Recent phylogenetic studies have revealed significant genetic differences in freshwater fish fauna between major river systems in South Korea (Kim and Bang 2012; Won et al. 2020). In South Korea, many independent rivers have developed because of the large number of mountain ranges, which is known to have occurred due to large-scale events between the Early Triassic and Early Miocene (Chough et al. 2000; Won et al. 2020). They have served as vicariant barriers that have shaped the current biogeography and allopatric speciation of fish assemblages in the Korean Peninsula (Fig. 1) (Kim et al. 2005). Previous phylogenetic studies of two Coreoleuciscus species (Kim et al. 2012) and two Koreocobitis species (Kim and Bang 2012), endemic to the Korean peninsula, suggested that their biogeography was clearly divided into two disjunct areas, the West Korea and South Korea subdistricts, by the major vicariant barriers along the Noryeong/Sobaek mountain ranges and Baekdudaegan mountain range. The two G. naktongensis populations from the two major river systems, the Geum and Nakdong rivers in the West Korea and South Korea subdistricts, respectively, also showed the same biogeographical distribution pattern as those of Coreoleuciscus and Koreocobitis (Kim and Bang 2012; Kim et al. 2012). Each of the two species in both genera was erected as a novel species based on further taxonomic studies, as well as significant genetic divergence (Kim et al. 2000; Song and Bang 2015).

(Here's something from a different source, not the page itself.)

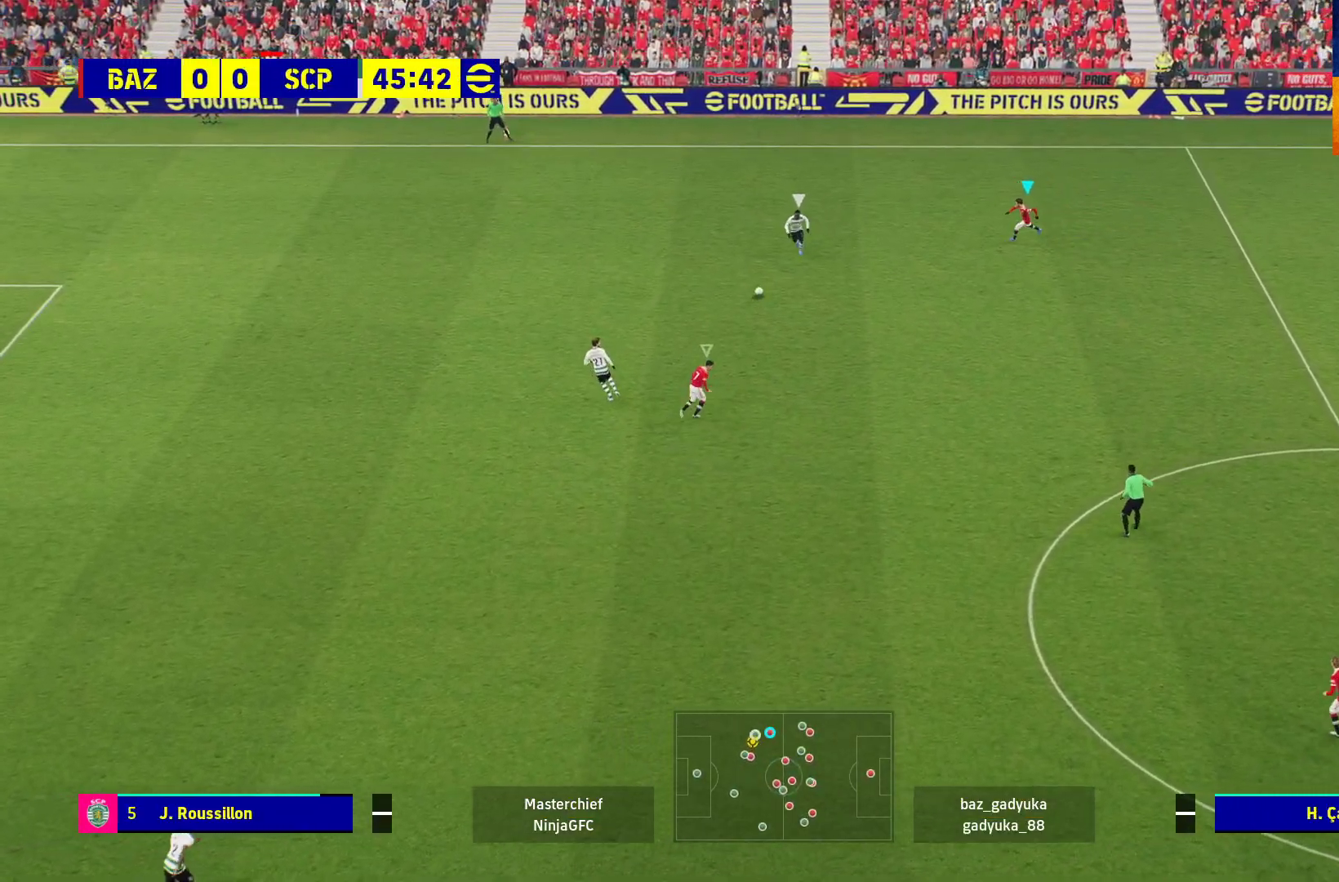
{"buttons": ["A", "L2", "R1", "L3"], "left_stick": "down-left", "right_stick": "center", "events": [[183, "A", "down"]]}
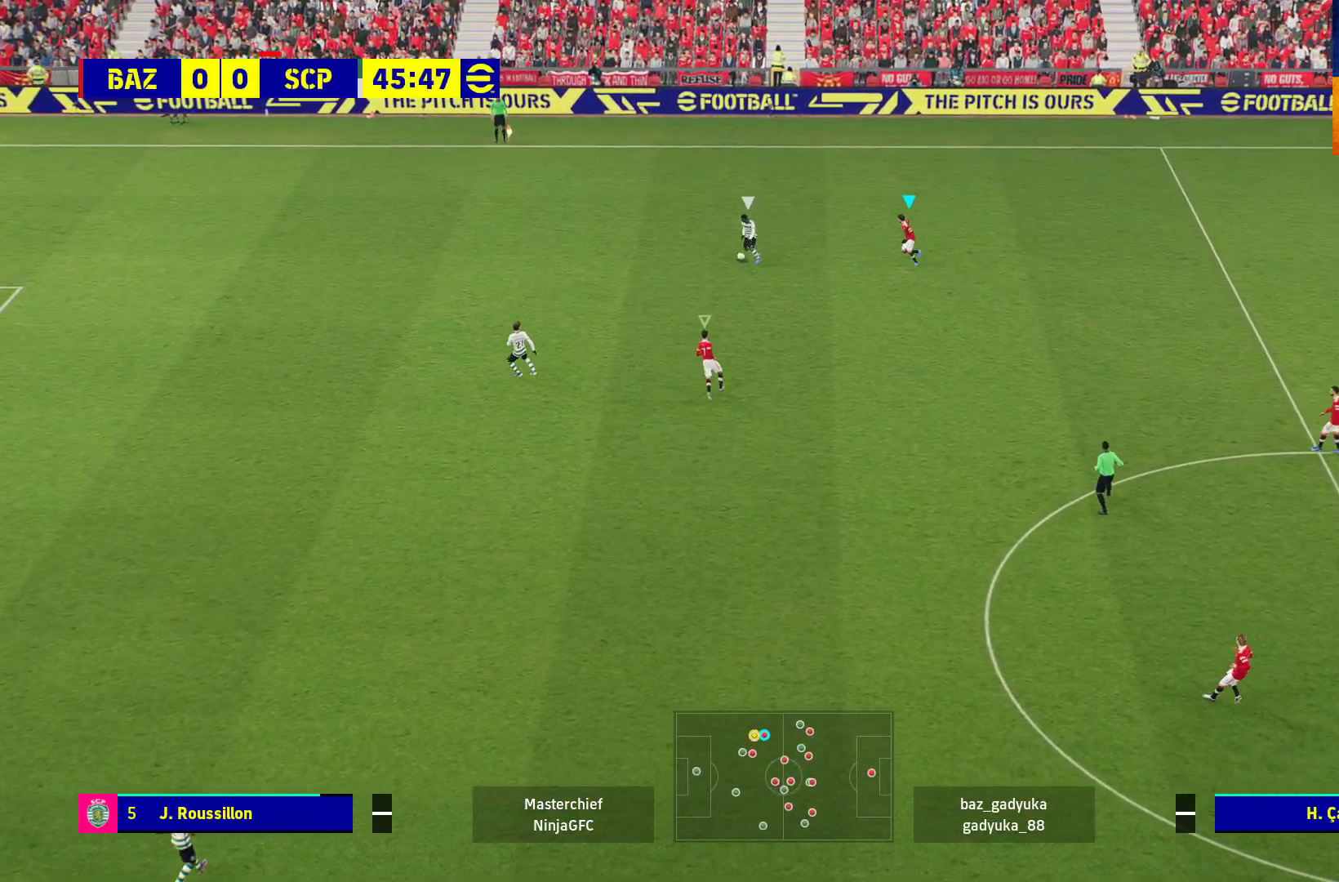
{"buttons": ["R1"], "left_stick": "up", "right_stick": "center", "events": [[83, "left_stick", "left"], [100, "A", "up"], [100, "L3", "up"], [133, "L2", "up"], [217, "left_stick", "up-left"], [500, "left_stick", "up"]]}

According to Lindberg (1972) and Nishimura (1974), when sea levels fell during the Ice Age, the Han (including the Imjin River) and Geum River systems in the Korean Peninsula were connected to the Yellow River system (Huanghe) in mainland China (the Paleo-Huanghe River). Thus, our results showing a closer relationship of G. naktongensis Geum River to G. pappenheimi in mainland China than its conspecific population from the Nakdong River provides important evidence for the existence of the Paleo-Huanghe River system that had shaped the distinct fish assemblages in the West Korea Subdistrict, including the Han, Imjin, and Geum River systems.

The G. naktongensis populations of the Imjin, Han, and Geum Rivers should be taxonomically separated from the population of the Nakdong River, and their taxonomic status should be considered in future studies. In addition to taxonomic issues between the two G. naktongensis populations, the existence of the two distinct lineages strongly suggests that both should be protected because populations from separate biogeographical regions with significant genetic variation may be considered separate evolutionarily significant units.

Conclusions

In this study, we analyzed the complete mitogenome of the G. naktongensis population from the Geum River to construct a phylogenetic tree of gobionid species. This study provides baseline data for the molecular identification, geographical distribution, and phylogenetic study of endangered freshwater fish species in the Korean peninsula. These will also be essential for establishing plans and strategies for the conservation and restoration of this evolutionarily significant unit.